For this data, I'd suggest you pivot the data, and pass the mean. Usually, this is faster since you are hitting the entire dataframe, instead of going through each group:
(df
 .pivot(None, ['a_bins', 'b_bins', 'c_bins'], 'value')
 .mean()
 .sort_index() # ignore this if you are not fuzzy on order
)
a_bins         b_bins         c_bins       
(-2.15, -2.1]  (0.25, 0.3]    (-1.3, -1.25]    0.929100
               (0.75, 0.8]    (-0.3, -0.25]    0.480411
(-2.05, -2.0]  (-0.1, -0.05]  (0.3, 0.35]     -1.684900
               (0.75, 0.8]    (-0.25, -0.2]   -1.184411
(-2.0, -1.95]  (-0.6, -0.55]  (-1.2, -1.15]   -0.021176
                                                 ...   

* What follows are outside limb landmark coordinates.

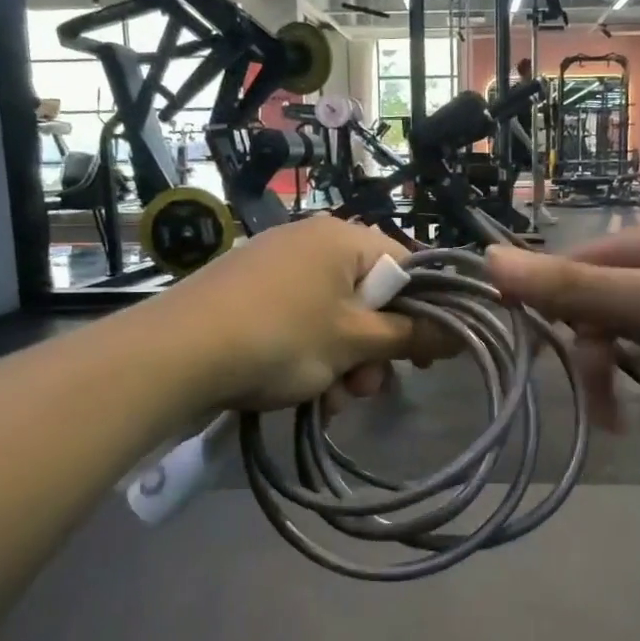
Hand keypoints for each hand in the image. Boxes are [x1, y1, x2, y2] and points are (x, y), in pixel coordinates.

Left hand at [151, 215, 418, 412]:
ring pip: (335, 318)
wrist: (177, 353)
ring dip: (344, 364)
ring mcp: (277, 266)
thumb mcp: (355, 342)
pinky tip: (305, 395)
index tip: (425, 358)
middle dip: (375, 350)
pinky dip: (311, 357)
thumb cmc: (282, 337)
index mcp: (343, 238)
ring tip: (331, 402)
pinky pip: (301, 322)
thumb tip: (463, 331)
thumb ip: (412, 335)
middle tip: (367, 389)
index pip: (407, 267)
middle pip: (370, 297)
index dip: (424, 313)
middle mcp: (312, 241)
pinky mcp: (251, 292)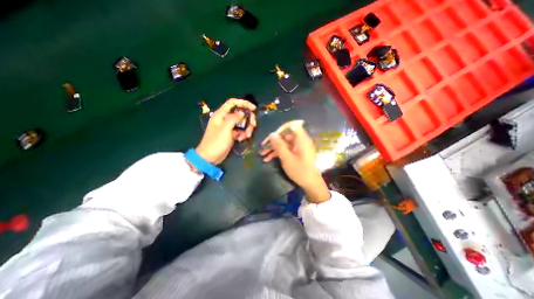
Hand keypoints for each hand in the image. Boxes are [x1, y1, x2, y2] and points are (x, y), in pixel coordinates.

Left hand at [196, 98, 256, 164]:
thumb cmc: (216, 142)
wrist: (210, 157)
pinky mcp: (232, 134)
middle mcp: (225, 119)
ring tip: (246, 136)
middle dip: (248, 119)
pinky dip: (243, 134)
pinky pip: (241, 130)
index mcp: (221, 114)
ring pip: (242, 122)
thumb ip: (234, 118)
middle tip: (253, 125)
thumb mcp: (225, 129)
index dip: (244, 103)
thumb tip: (242, 112)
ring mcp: (229, 127)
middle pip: (241, 113)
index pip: (233, 102)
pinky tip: (241, 139)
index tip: (254, 109)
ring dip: (247, 128)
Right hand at [259, 120, 329, 202]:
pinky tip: (267, 159)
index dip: (281, 129)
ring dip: (273, 149)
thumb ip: (279, 145)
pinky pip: (286, 150)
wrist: (311, 184)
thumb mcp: (287, 158)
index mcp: (301, 140)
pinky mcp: (296, 153)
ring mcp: (297, 148)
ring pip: (283, 144)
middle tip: (262, 147)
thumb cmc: (300, 171)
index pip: (292, 126)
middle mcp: (300, 141)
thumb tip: (272, 134)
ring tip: (262, 155)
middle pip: (285, 136)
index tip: (272, 136)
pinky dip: (277, 153)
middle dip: (273, 142)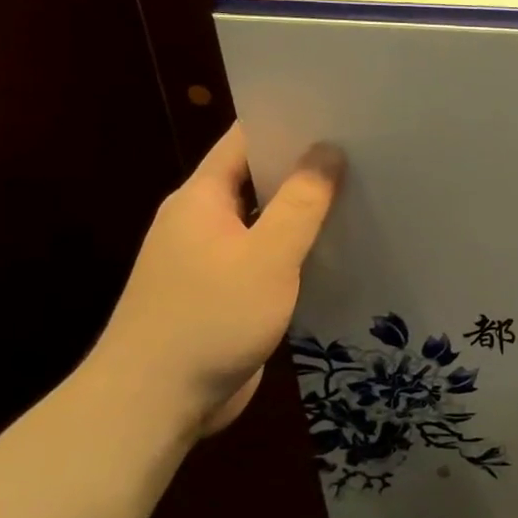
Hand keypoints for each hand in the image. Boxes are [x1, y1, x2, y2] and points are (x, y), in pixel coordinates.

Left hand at [89, 124, 342, 436]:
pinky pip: (265, 259)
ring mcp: (210, 261)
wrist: (153, 404)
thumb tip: (328, 150)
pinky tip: (336, 252)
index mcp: (201, 198)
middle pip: (257, 179)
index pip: (245, 141)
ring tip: (361, 195)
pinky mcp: (224, 296)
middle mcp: (202, 222)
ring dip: (303, 213)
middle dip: (304, 167)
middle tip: (364, 153)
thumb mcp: (267, 256)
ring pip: (264, 222)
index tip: (337, 113)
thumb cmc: (209, 318)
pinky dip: (296, 251)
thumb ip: (300, 203)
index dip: (287, 122)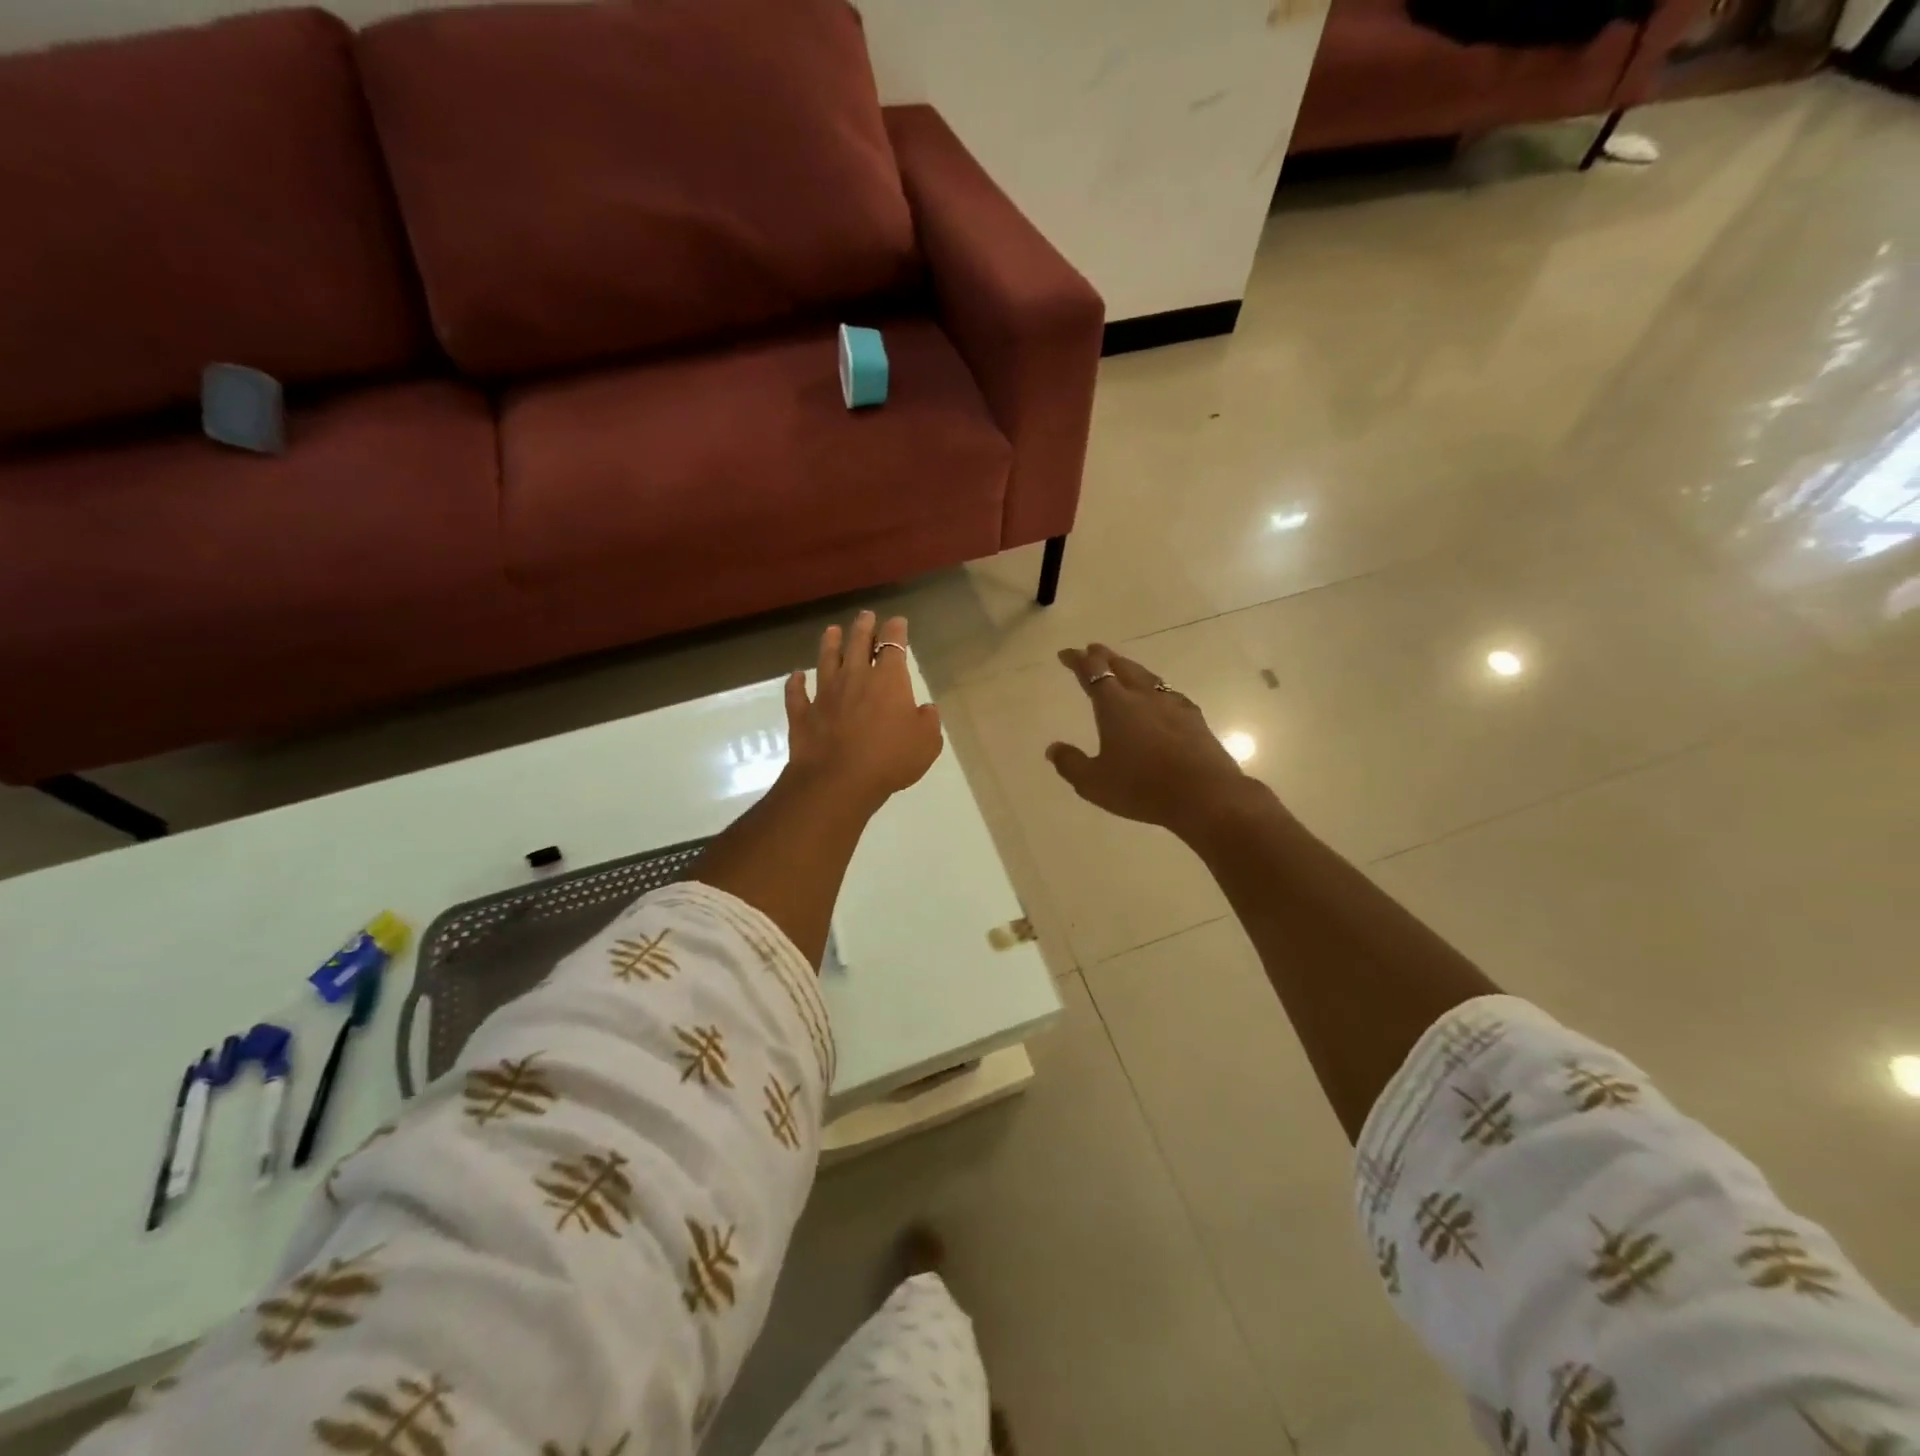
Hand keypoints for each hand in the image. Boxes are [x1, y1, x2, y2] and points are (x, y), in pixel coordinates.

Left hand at [783, 612, 943, 814]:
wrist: (839, 780)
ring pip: (826, 660)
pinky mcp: (803, 714)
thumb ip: (928, 721)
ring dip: (830, 644)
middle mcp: (854, 677)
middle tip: (865, 615)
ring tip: (832, 631)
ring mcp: (825, 694)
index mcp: (888, 679)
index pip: (893, 645)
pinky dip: (796, 683)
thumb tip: (925, 709)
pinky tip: (796, 676)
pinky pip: (797, 694)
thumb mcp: (927, 742)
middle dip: (863, 627)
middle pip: (857, 644)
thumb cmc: (890, 758)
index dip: (896, 630)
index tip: (897, 622)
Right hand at [1046, 644, 1252, 839]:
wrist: (1204, 794)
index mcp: (1115, 705)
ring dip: (1131, 668)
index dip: (1078, 660)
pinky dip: (1156, 688)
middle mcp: (1143, 697)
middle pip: (1122, 666)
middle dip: (1104, 656)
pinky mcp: (1194, 719)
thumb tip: (1053, 748)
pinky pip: (1169, 693)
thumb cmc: (1141, 787)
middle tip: (1093, 650)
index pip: (1093, 672)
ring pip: (1147, 676)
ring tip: (1123, 667)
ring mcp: (1172, 705)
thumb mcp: (1093, 783)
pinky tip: (1160, 696)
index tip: (1067, 654)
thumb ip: (1071, 763)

(1.7, 1.75]    (-0.75, -0.7]  (1.05, 1.1]     -0.229518
(1.85, 1.9]    (-0.4, -0.35]  (1.8, 1.85]      0.003017
(1.9, 1.95]    (-1.45, -1.4]  (0.1, 0.15]      0.949361
(2.05, 2.1]    (-0.35, -0.3]  (-0.65, -0.6]    0.763184
(2.25, 2.3]    (-0.95, -0.9]  (0.1, 0.15]      2.539432
This matches the output from the groupby:
(df
 .groupby(['a_bins','b_bins','c_bins'])
 .agg({'value':['mean']})
 .dropna()
 .squeeze()
)
a_bins         b_bins         c_bins       
(-2.15, -2.1]  (0.25, 0.3]    (-1.3, -1.25]    0.929100
               (0.75, 0.8]    (-0.3, -0.25]    0.480411
(-2.05, -2.0]  (-0.1, -0.05]  (0.3, 0.35]     -1.684900
               (0.75, 0.8]    (-0.25, -0.2]   -1.184411
(-2.0, -1.95]  (-0.6, -0.55]  (-1.2, -1.15]   -0.021176
                                                 ...   

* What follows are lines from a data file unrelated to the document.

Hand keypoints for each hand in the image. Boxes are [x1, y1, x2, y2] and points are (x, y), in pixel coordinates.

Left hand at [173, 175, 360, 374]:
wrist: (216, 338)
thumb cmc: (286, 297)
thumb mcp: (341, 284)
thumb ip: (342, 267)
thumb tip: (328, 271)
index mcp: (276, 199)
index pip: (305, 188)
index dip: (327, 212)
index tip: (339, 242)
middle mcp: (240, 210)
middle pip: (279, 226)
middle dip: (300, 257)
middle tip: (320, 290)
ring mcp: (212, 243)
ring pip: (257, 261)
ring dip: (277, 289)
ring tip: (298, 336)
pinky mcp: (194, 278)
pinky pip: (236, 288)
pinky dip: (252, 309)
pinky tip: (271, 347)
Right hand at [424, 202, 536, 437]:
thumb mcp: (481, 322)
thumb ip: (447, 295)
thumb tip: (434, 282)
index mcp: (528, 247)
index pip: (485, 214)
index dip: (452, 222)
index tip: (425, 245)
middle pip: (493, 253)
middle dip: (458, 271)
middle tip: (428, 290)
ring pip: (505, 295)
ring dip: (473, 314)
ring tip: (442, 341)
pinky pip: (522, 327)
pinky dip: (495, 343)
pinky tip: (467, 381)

(1.7, 1.75]    (-0.75, -0.7]  (1.05, 1.1]     -0.229518
(1.85, 1.9]    (-0.4, -0.35]  (1.8, 1.85]      0.003017
(1.9, 1.95]    (-1.45, -1.4]  (0.1, 0.15]      0.949361
(2.05, 2.1]    (-0.35, -0.3]  (-0.65, -0.6]    0.763184
(2.25, 2.3]    (-0.95, -0.9]  (0.1, 0.15]      2.539432
Name: (value, mean), Length: 100, dtype: float64
The pivot option gives a speed of 3.72ms on my PC, while I had to terminate the groupby option, as it was taking too long (my PC is quite old :))

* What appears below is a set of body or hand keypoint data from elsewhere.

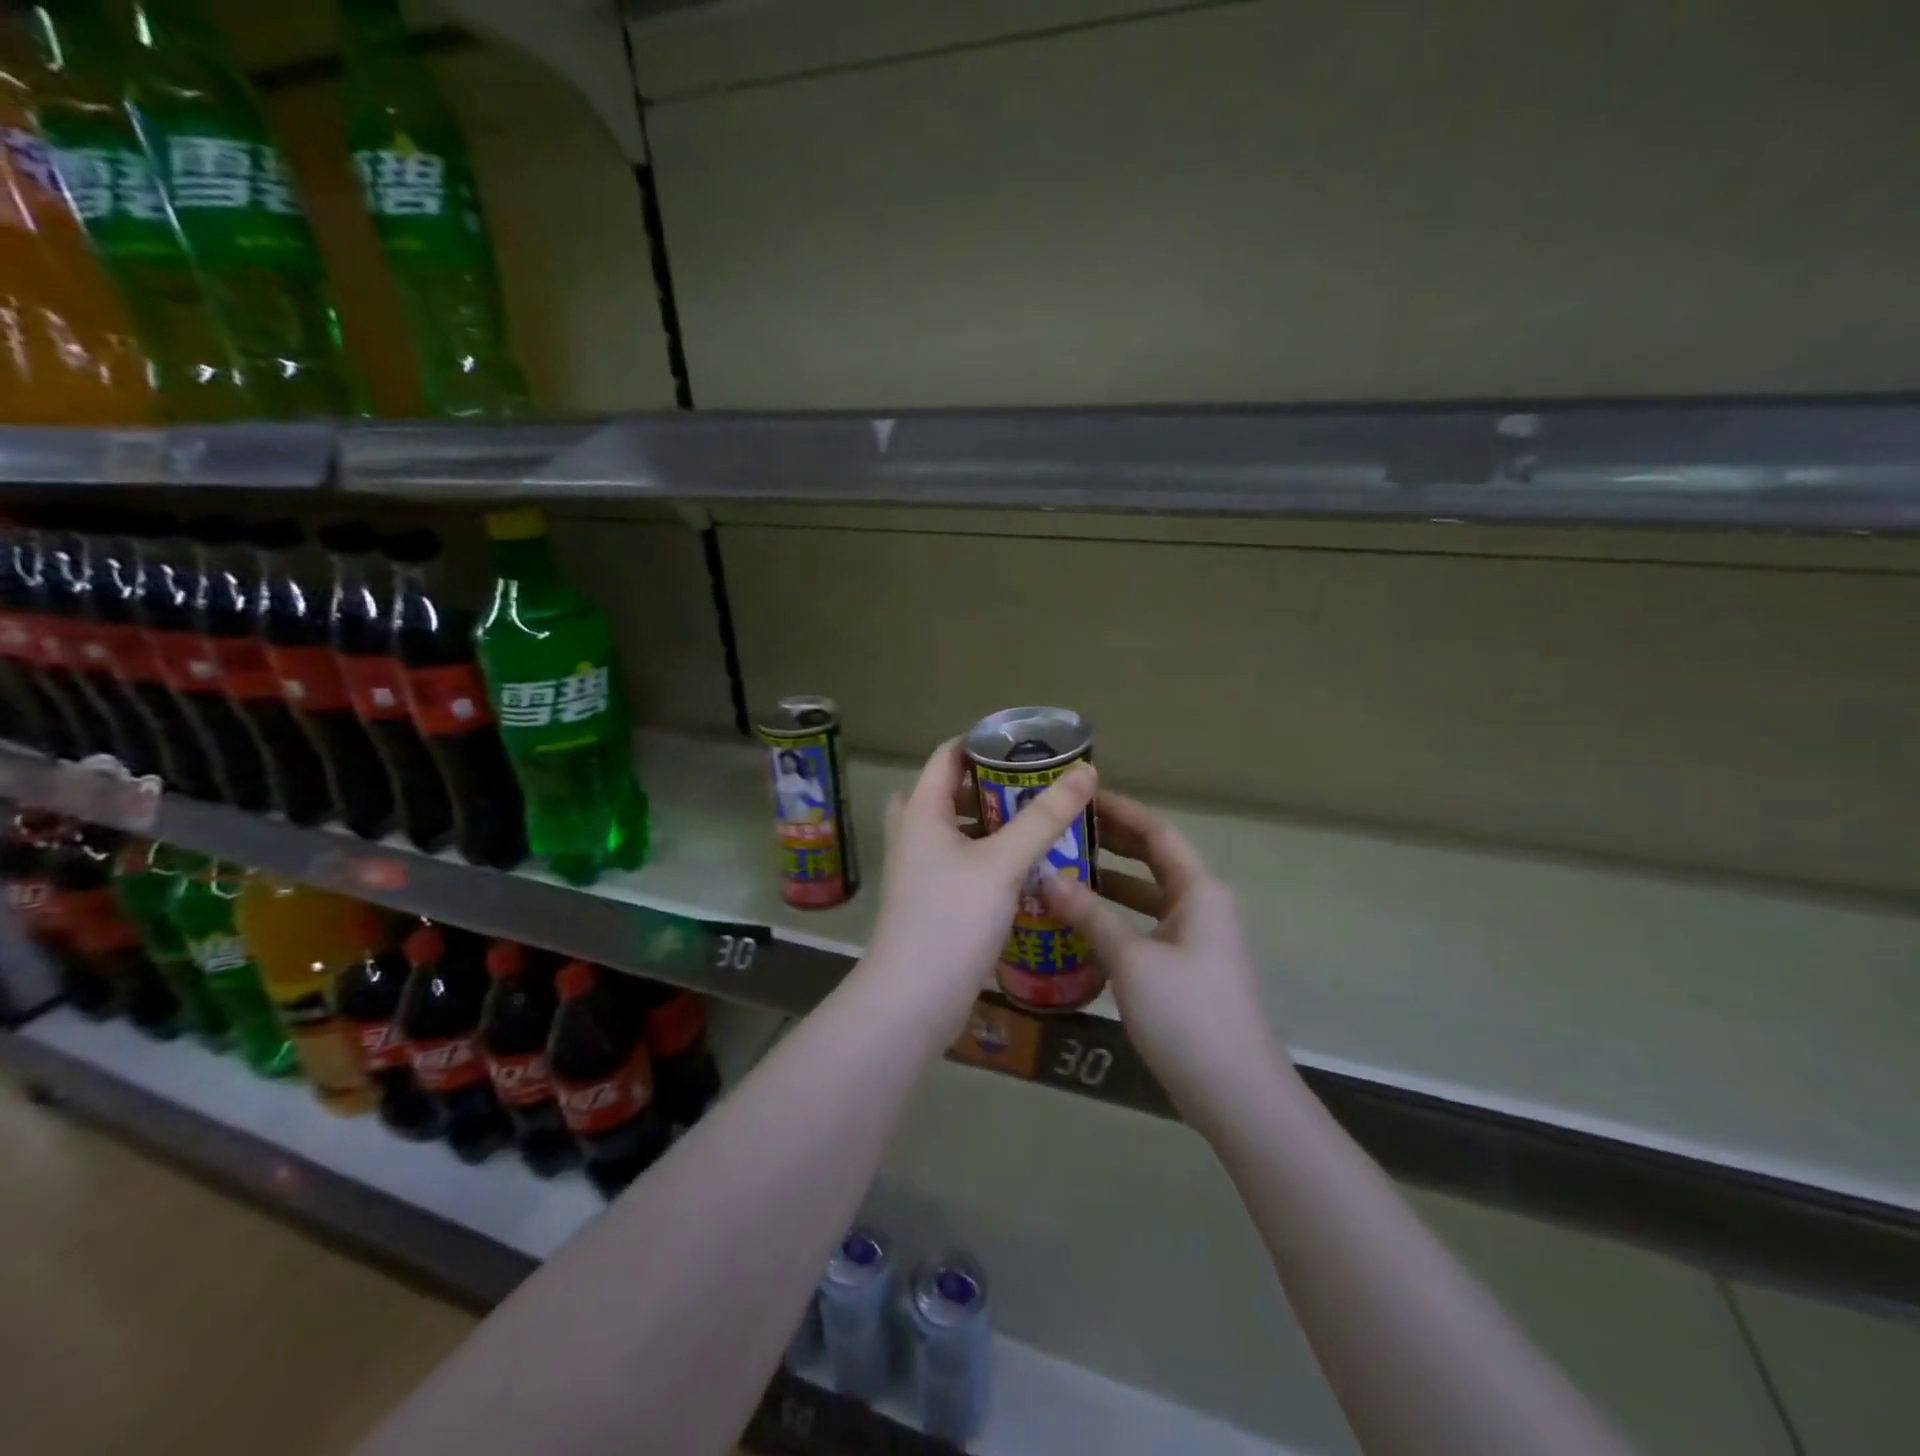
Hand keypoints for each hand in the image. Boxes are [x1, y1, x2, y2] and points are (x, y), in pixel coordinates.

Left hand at [863, 739, 1096, 1046]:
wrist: (913, 1000)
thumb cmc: (951, 919)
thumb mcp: (1003, 863)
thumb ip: (1044, 817)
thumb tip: (1086, 771)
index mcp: (921, 811)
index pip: (948, 755)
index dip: (985, 743)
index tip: (1029, 745)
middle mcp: (914, 833)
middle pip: (952, 791)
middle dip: (994, 785)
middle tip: (1038, 786)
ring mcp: (920, 869)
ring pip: (958, 830)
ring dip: (994, 823)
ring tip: (1039, 822)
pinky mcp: (931, 900)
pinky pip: (962, 862)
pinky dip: (989, 856)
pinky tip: (1025, 868)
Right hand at [1043, 791, 1288, 1131]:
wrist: (1234, 1091)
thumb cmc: (1186, 1013)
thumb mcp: (1131, 959)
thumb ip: (1089, 914)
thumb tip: (1047, 878)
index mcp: (1198, 891)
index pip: (1156, 833)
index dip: (1120, 811)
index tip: (1081, 795)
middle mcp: (1201, 906)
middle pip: (1152, 860)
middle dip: (1110, 842)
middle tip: (1063, 829)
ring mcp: (1195, 939)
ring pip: (1146, 896)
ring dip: (1109, 882)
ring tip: (1061, 870)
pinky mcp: (1184, 969)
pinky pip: (1144, 926)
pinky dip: (1115, 917)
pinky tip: (1080, 923)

Again, the reason why this works/is faster is because the mean is hitting the entire dataframe, and not going through groups in the groupby.
As to your other question, you can index it easily:
bin_mean = (df
 .pivot(None, ['a_bins', 'b_bins', 'c_bins'], 'value')
 .mean()
 .sort_index() # ignore this if you are not fuzzy on order
)
bin_mean.loc[(-1.72, 0.32, 1.18)]
 -0.25243603652138985
The main problem though is Pandas for categoricals will return for all rows( which is wasteful, and not efficient); pass observed = True and you should notice a dramatic improvement:
(df.groupby(['a_bins','b_bins','c_bins'], observed=True)
   .agg({'value':['mean']})
)
                                              value
                                               mean
a_bins        b_bins        c_bins                 
(-2.15, -2.1] (0.25, 0.3]   (-1.3, -1.25]  0.929100
              (0.75, 0.8]   (-0.3, -0.25]  0.480411
(-2.05, -2.0] (-0.1, -0.05] (0.3, 0.35]   -1.684900
              (0.75, 0.8]   (-0.25, -0.2] -1.184411
(-2.0, -1.95] (-0.6, -0.55] (-1.2, -1.15] -0.021176
...                                             ...
(1.7, 1.75]   (-0.75, -0.7] (1.05, 1.1]   -0.229518
(1.85, 1.9]   (-0.4, -0.35] (1.8, 1.85]    0.003017
(1.9, 1.95]   (-1.45, -1.4] (0.1, 0.15]    0.949361
(2.05, 2.1]   (-0.35, -0.3] (-0.65, -0.6]  0.763184
(2.25, 2.3]   (-0.95, -0.9] (0.1, 0.15]    2.539432
Speed is about 7.39ms on my PC, about 2 times less than the pivot option, but way faster now, and that's because only categoricals that exist in the dataframe are used/returned.